Exercise prompt: Within the entries below, find every line that has the string "Android", then copy it.

Stored dataset items:
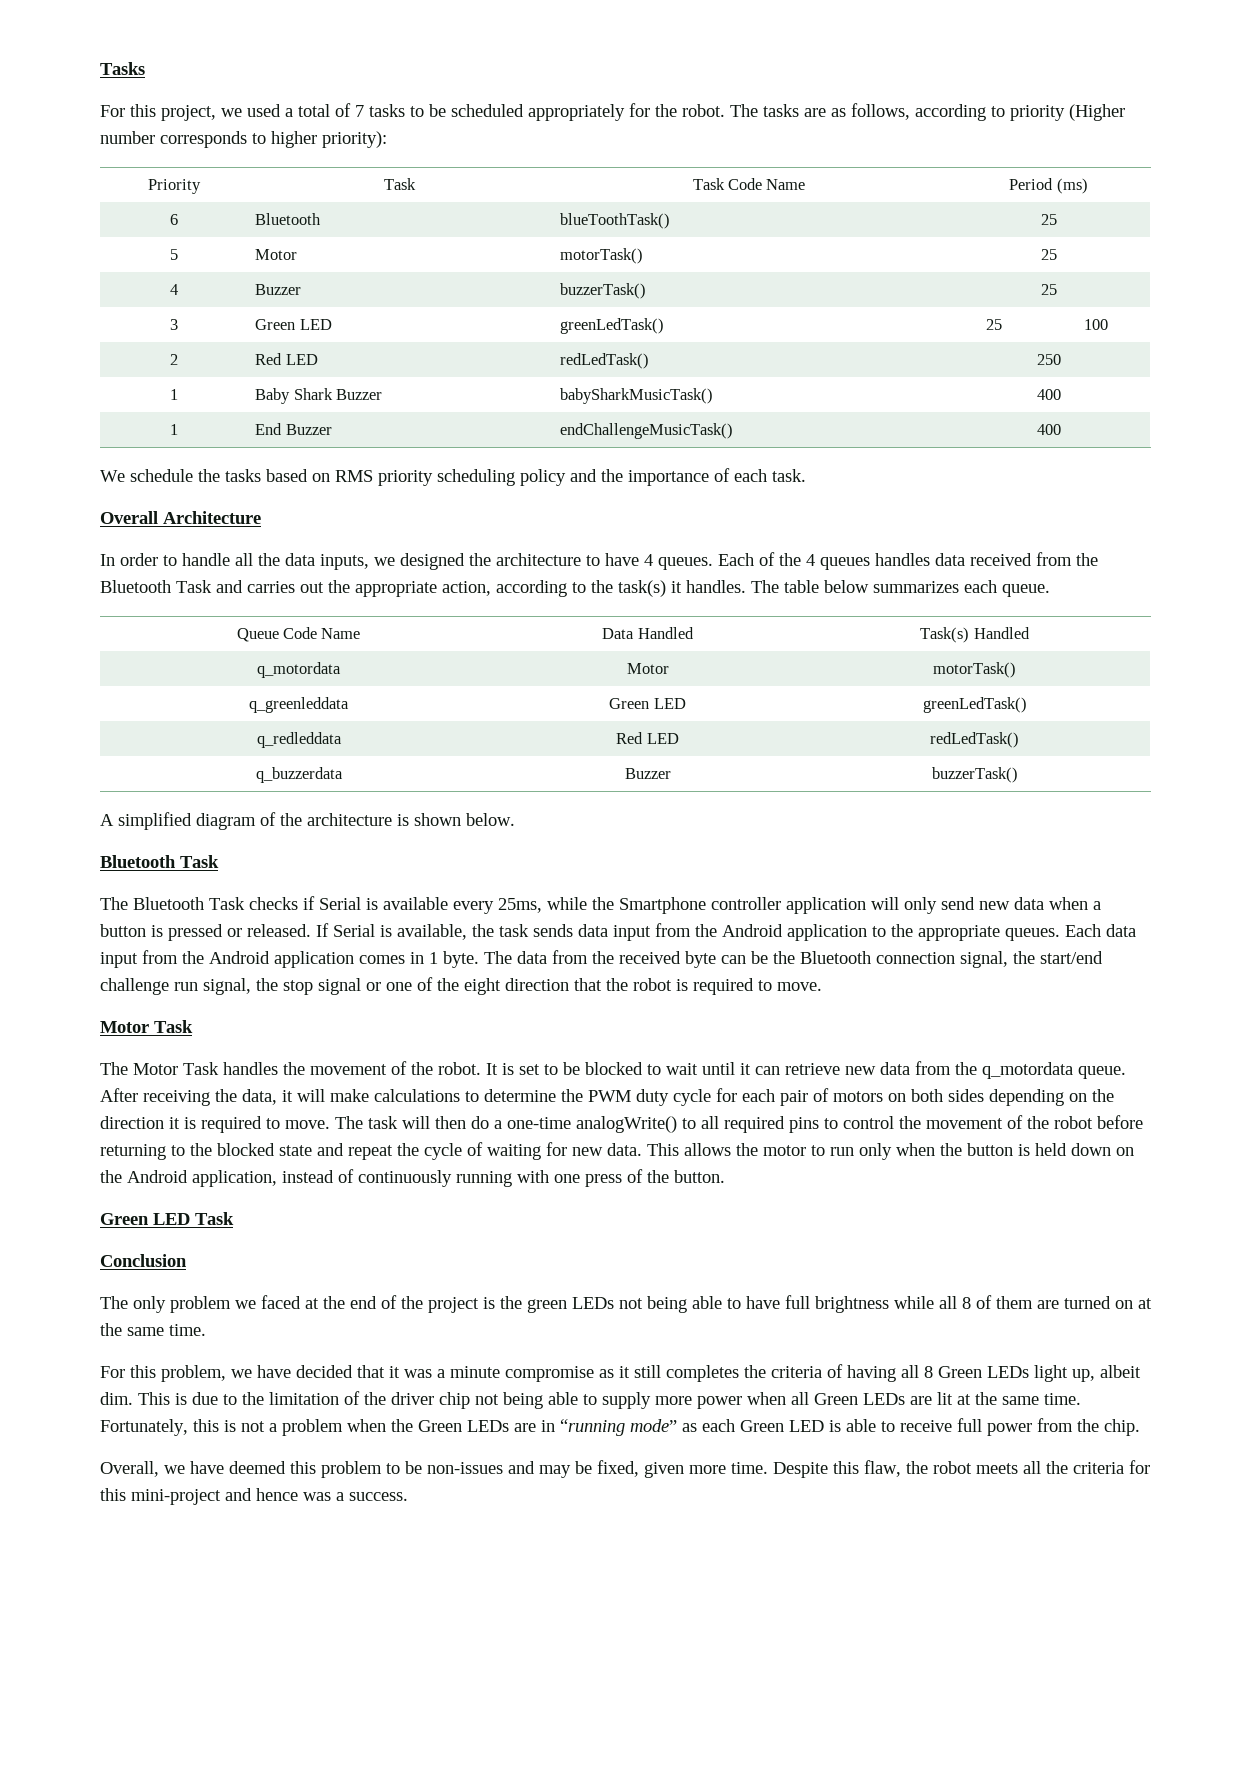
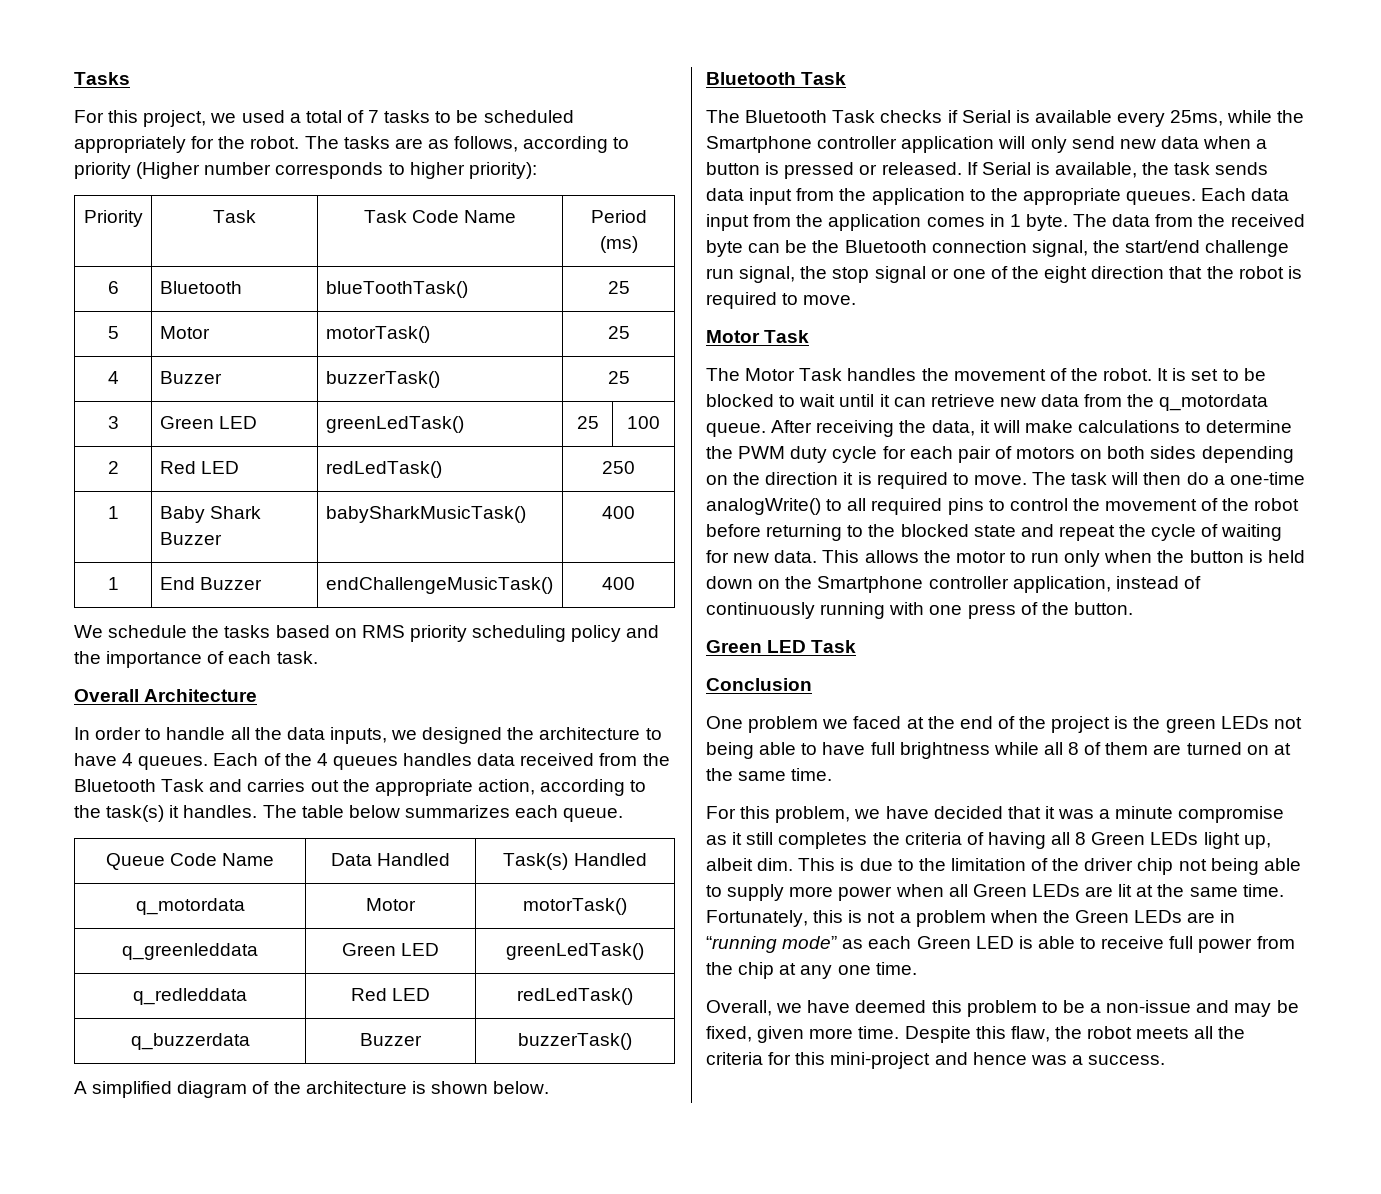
[722,924,783,937] Android -> (867, 194) none
[209,951,270,964] Android -> (824, 220) none
[127,1170,188,1183] Android -> [817,576,1009,593] Smartphone controller
[100,1296,166,1313] The only -> [706,716,743,729] One
[1104,1419,1140,1436] chip. -> [738,962,917,979] chip at any one time.
[427,1462,503,1474] non-issues -> [1090,1000,1192,1013] a non-issue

Output for this task:
[722,924,783,937] Android -> (867, 194) none
[209,951,270,964] Android -> (824, 220) none
[127,1170,188,1183] Android -> [817,576,1009,593] Smartphone controller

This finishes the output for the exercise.